Amazon has been one of major success stories of the digital era. Since launching in 1994 as an online book retailer, Amazon has grown to become the world’s largest e-commerce and cloud computing company with a market capitalization of ~US$400B and over 260,000 employees worldwide. Over Amazon’s 23-year history, there were several factors that I believe have been critical to its success.
The first of these was Jeff Bezos’s foundational decision to initially launch the e-commerce platform with an exclusive focus on books as an area to build competency and capability, before expanding into other product categories. The selection of books was a clever decision because books are a ubiquitous, commodity product that have universal appeal, are easy to ship and do not need to be touched before being purchased (especially important in the late 90s when e-commerce was still a novel concept to many consumers). The success in books gave Amazon the capability, experience, and customer understanding to grow its e-commerce platform into a business that today offers almost 500 million products in the US and is estimated to handle 20-30% of all US retail spending.
Additionally, as with other tech giants, Amazon has also continued to invest in R&D to uncover new areas of the opportunity. In 2015, Amazon’s R&D spend was $12.5 billion, 11.7% of net sales. This has enabled Amazon to innovate and diversify its presence as a technology company beyond just e- commerce by expanding into cloud computing (Amazon Web Services), digital voice assistants (Alexa) and video on demand (Prime TV), among other things. On the e-commerce side, Amazon undertook a lot of incremental innovation to not only expand their product range but also add new services such Subscribe & Save, Prime Pantry, Amazon Fresh, Prime Now, Prime Music and so on. Amazon’s Echo and Alexa, the first standalone piece of hardware dedicated to digital voice assistance and natural language processing, is an example of radical innovation. Amazon Web Services, the first and largest cloud computing service in the world, established the entire cloud computing business and is another example of radical innovation.

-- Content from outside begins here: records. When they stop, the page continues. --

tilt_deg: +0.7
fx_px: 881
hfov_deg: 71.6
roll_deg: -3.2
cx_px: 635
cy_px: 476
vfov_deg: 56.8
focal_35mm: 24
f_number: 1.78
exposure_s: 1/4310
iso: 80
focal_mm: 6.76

Jeff Bezos and the senior management team at Amazon have been able to support this extremely high degree of reinvestment in the company through a mix of financial discipline and conditioning of the market over time. Since its inception, Jeff Bezos has been very consistent in maintaining that Amazon’s revenue growth will be prioritized over profitability and that capital will continue to be reinvested into the business to achieve growth. He has also successfully been able to condition analysts and investors to accept and understand that it is not that Amazon is fundamentally unprofitable and that, if he wanted to, substantial profits could be turned on at the flick of a switch. Amazon did not post its first profit until 2003, and even then, it was only very marginal. Even in 2015, Amazon, on $107 billion of net revenue (which was up 20% year-on-year), recorded a mere $600 million of net profit, implying a profit margin of only ~0.5%.

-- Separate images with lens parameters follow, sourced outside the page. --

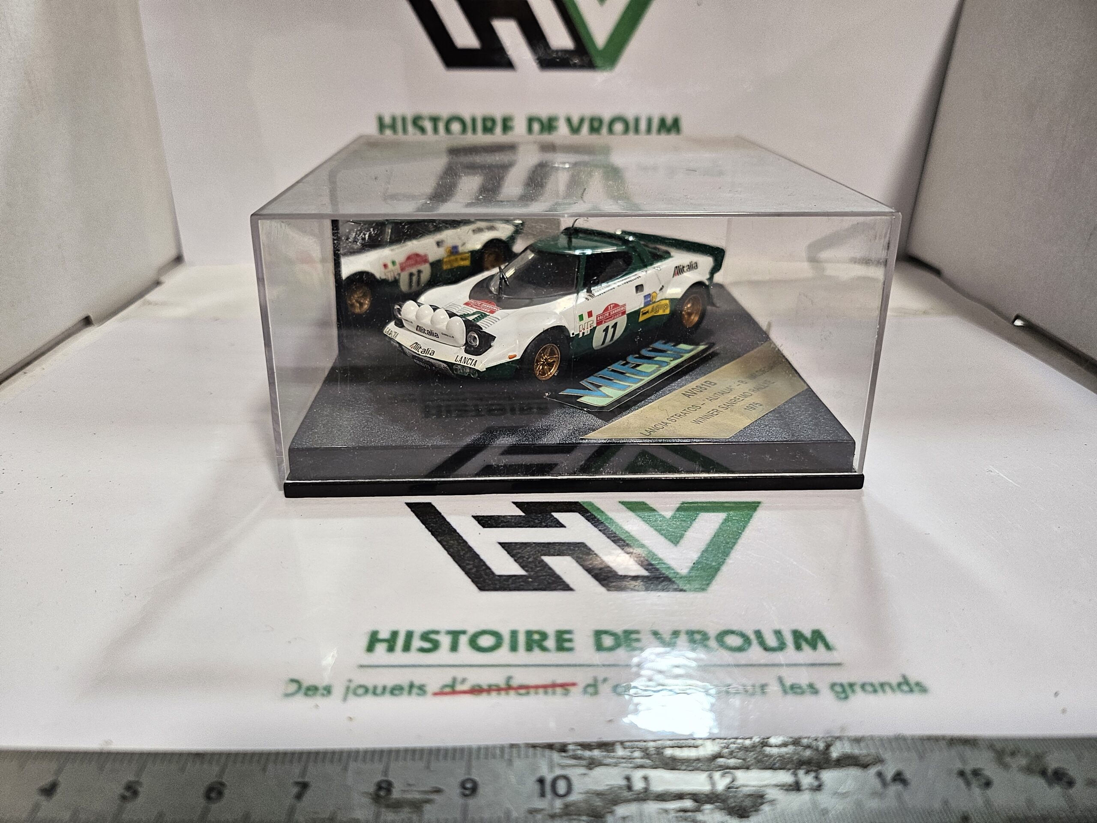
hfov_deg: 71.6
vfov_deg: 56.8
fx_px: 761
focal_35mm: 24
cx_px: 548
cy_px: 412
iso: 125
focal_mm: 5
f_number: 1.8
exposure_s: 1/100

Amazon’s business model is driven by one of its most important leadership principles, ‘customer obsession’. Amazon creates value for its customers by focusing on providing low prices, flexibility, convenience and high levels of customer service across an enormous range of products. Amazon captures value in a variety of ways, depending on the product or service group. On the e-commerce side, Amazon captures value directly through selling products and by charging for its Prime subscription (which entitles customers to a variety of premium services), driving down costs through economies of scale at its fulfillment centers, and leveraging customer data to improve purchasing predictability and market products. In a similar vein, Amazon Echo speakers and Alexa voice-assistant, provide customers with a way to interact with the internet through voice to make their lives even more convenient. Amazon captures value from Alexa in the form of upfront hardware revenue and customer data which it can use to sell more products. Finally, AWS creates value by enabling an “infrastructure-light” approach to quickly launching internet business and, in turn, captures value by providing customers with a bevy of pay-for-what-you-use cloud computing and storage solutions.